Platform

De Zhangke Jia
Chine - 2000 - vost - 154' - Couleurs
Synopsis

En 1979, dans une Chine en pleine mutation, il est encore interdit d'écouter de la musique pop. Platform est justement un de ces tubes que les jeunes écoutent en cachette. Minliang et ses amis - une compagnie de théâtre officielle - présentent une pièce à la gloire de Mao Zedong. Avec les années 80, la vie de la troupe change: musique pop, cheveux permanentés, cigarettes... Ce long métrage suit sur dix ans les tribulations artistiques et sentimentales de jeunes artistes sur fond de déception révolutionnaire, d’un passé révolu et de privatisation.

Critique

Alternance de saisons (on guette le retour de la neige...), de moments bloqués et d'envolées fugitives, symbolisées par le plan furtif et magnifique des trois hommes sur un seul vélo, avec celui qui écarte les bras pour planer comme un oiseau, Platform est un film de groupe, le portrait collectif d'une génération charnière, mais qui ne bascule jamais dans le piège de l'exemplarité. C'est par la saisie d'un environnement, qu'il soit climatique, géographique, vestimentaire ou musical (Bella ciao ! en chinois, irrésistible, mais aussi une réjouissante soupe variétoche intitulée Gengis Khan), que Jia Zhang-ke montre à quel point ses personnages sont les dépositaires d'échos lointains, et comment ils deviennent les victimes plus ou moins consentantes de travestissements dérisoires et pathétiques. Une fois la troupe privatisée, et rachetée par un outsider que personne n'attendait à pareille fête, les filles se métamorphosent en danseuses new-wave, tandis que les garçons se livrent à d'improbables singeries rock. Mais cet irréversible mouvement historique n'est finalement appréhendé que sur le registre de l'intime : peu de profits pour beaucoup de pertes.
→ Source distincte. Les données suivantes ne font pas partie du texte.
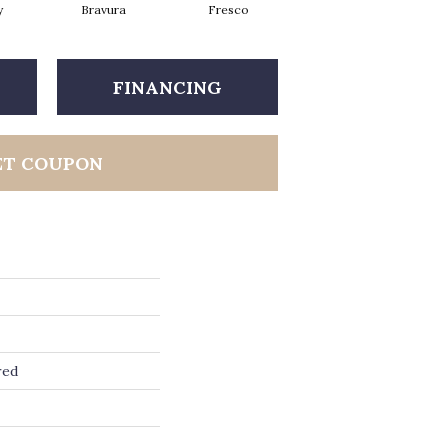
y
Bravura
Fresco
Harmony
FINANCING
ET COUPON
red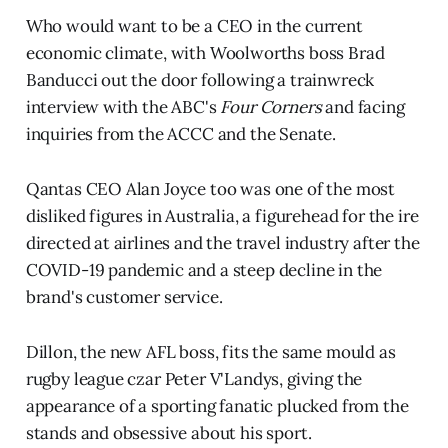
Who would want to be a CEO in the current
economic climate, with Woolworths boss Brad
Banducci out the door following a trainwreck
interview with the ABC's
Four Corners
and facing
inquiries from the ACCC and the Senate.
Qantas CEO Alan Joyce too was one of the most
disliked figures in Australia, a figurehead for the ire
directed at airlines and the travel industry after the
COVID-19 pandemic and a steep decline in the
brand's customer service.
Dillon, the new AFL boss, fits the same mould as
rugby league czar Peter V'Landys, giving the
appearance of a sporting fanatic plucked from the
stands and obsessive about his sport.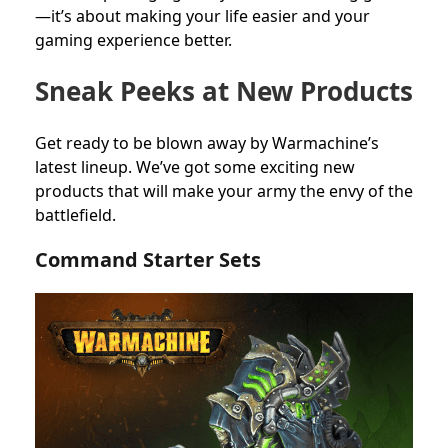
—it’s about making your life easier and your
gaming experience better.
Sneak Peeks at New Products
Get ready to be blown away by Warmachine’s
latest lineup. We’ve got some exciting new
products that will make your army the envy of the
battlefield.
Command Starter Sets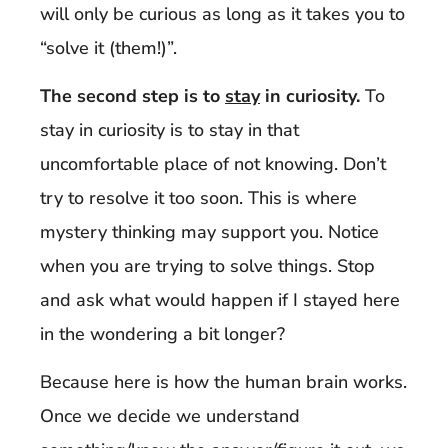
will only be curious as long as it takes you to
“solve it (them!)”.
The second step is to
stay
in curiosity.
To
stay in curiosity is to stay in that
uncomfortable place of not knowing. Don’t
try to resolve it too soon. This is where
mystery thinking may support you. Notice
when you are trying to solve things. Stop
and ask what would happen if I stayed here
in the wondering a bit longer?
Because here is how the human brain works.
Once we decide we understand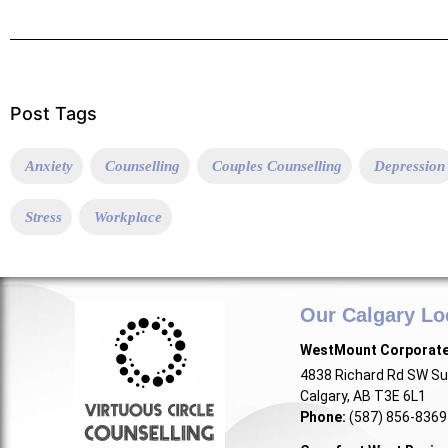
Post Tags
Anxiety
Counselling
Couples Counselling
Depression
Stress
Workplace
Our Calgary Lo
WestMount Corporat
4838 Richard Rd SW Su
Calgary, AB T3E 6L1
Phone:
(587) 856-8369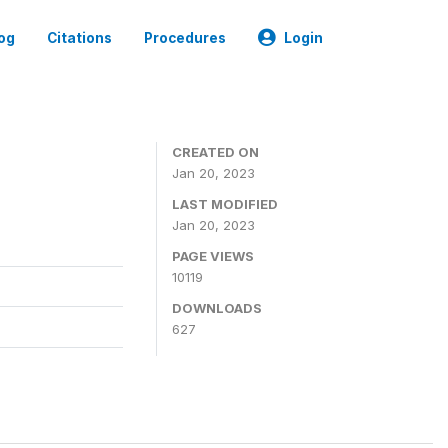
og
Citations
Procedures
Login
CREATED ON
Jan 20, 2023
LAST MODIFIED
Jan 20, 2023
PAGE VIEWS
10119
DOWNLOADS
627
Avec son système de longs plans-scènes, rythmés par des flashs de légèreté qui viennent briser l'engoncement (comme quand la mélancolique Zhong Ping se lance dans un flamenco endiablé...), Jia Zhang-ke travaille la distance entre ses personnages de manière purement plastique. Dans une des plus belles séquences du film, la muraille de Fenyang sert de paravent à deux amoureux timorés, l'un et l'autre échappant à tour de rôle au regard de la caméra en allant se planquer derrière le rempart, où il n'est jamais rejoint par sonconjoint très virtuel. C'est en inventant ce type de dispositifs, fondés sur le silence et la gêne, que Jia Zhang-ke conjugue son travail de mémorialiste et sa geste de cinéaste. Et c'est en concluant Platform par l'arrêt définitif et mortifère de deux des personnages principaux, enfin unis dans la routine conjugale, que le cinéaste indique que le temps du mouvement et de la mutation est achevé. A la lointaine rumeur du vaste monde succèdent alors le silence et l'immobilité.